Maui resort plan raises
water questions

A councilman says Makena Resort
should find its own sources

WAILUKU >> Maui County Councilman Wayne Nishiki has proposed that a South Maui resort provide its own water sources, storage facilities and transmission lines for its 603-acre expansion.

chart Nishiki said he wanted the Makena Resort to also develop one affordable housing unit for every two market units and build the affordable units within the resort area.

Nishiki said he felt the resort should be less exclusive in housing people with various incomes.

"I feel if I can work for the hotel, I can live there," he said. "We all need to live and work together."

His proposal came yesterday evening as his Planning and Land Use Committee reviewed the resort's request for rezoning 603 acres, including an existing golf course and 153 acres of vacant land.

The resort includes two golf courses and the 310-room Maui Prince Hotel.

Makena Resort Corp. Vice President Roy Figueiroa said the company's current proposal actually reduces the overall density of the development to 1,189 units from a potential of 3,000 units.

But critics note that the proposal comes when county officials say 90 percent of the houses sold on Maui are being bought by out-of-state residents and domestic water wells in Central Maui have reached maximum pumping levels.

County water officials said they are developing 2.2 million gallons a day of water at Hamakuapoko and Iao but will need more sources to provide for the resort's expansion and other developments. Maui Mayor Alan Arakawa is negotiating with C. Brewer to divert up to 25 million gallons of stream water a day for domestic use, but a Brewer official said the negotiations remain far apart.

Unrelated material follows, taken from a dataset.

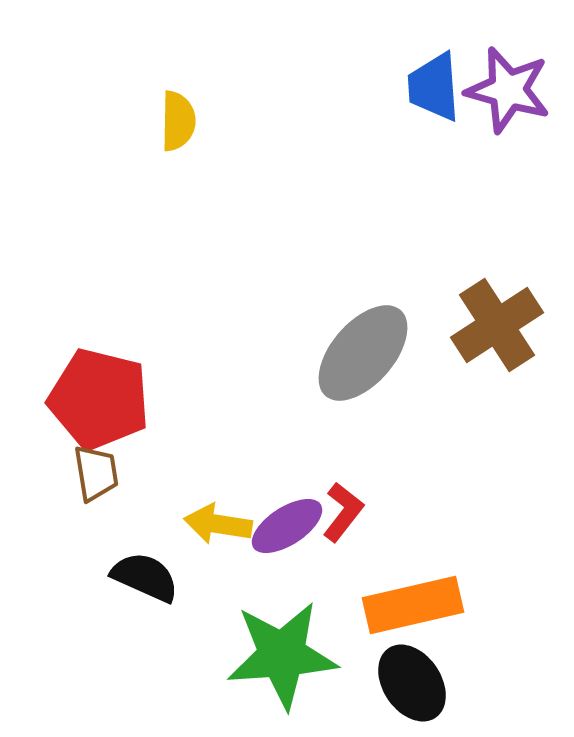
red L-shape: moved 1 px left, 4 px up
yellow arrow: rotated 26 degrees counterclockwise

Some Council members have indicated they want to begin imposing stricter use of domestic drinking water. While the resort has used brackish water for its two golf courses, it uses domestic water for irrigating plants at its hotel.

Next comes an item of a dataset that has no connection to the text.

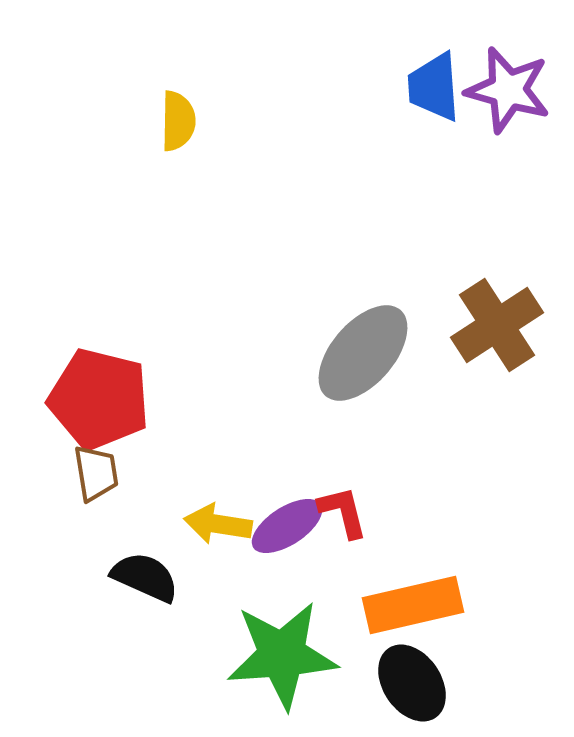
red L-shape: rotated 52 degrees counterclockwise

Councilwoman Charmaine Tavares said she felt it was time to take a hard look at limiting the kind of water use in dry areas of South Maui.

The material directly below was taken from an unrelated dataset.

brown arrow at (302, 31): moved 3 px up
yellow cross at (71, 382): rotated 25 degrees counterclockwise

"You don't build a tropical jungle in a desert," she said. "We've got to stop doing this."

The proposal led to a two-day marathon of public testimony by more than 185 people earlier this week, most opposed to the proposal or worried about its impact.

Council Vice Chairman Riki Hokama said the resort has made significant contributions in the last 30 years, including money to help to fund the transmission line that brought water to South Maui and an employee housing fund that now totals $1.2 million.

The committee is scheduled to meet Monday morning for a vote on the proposal.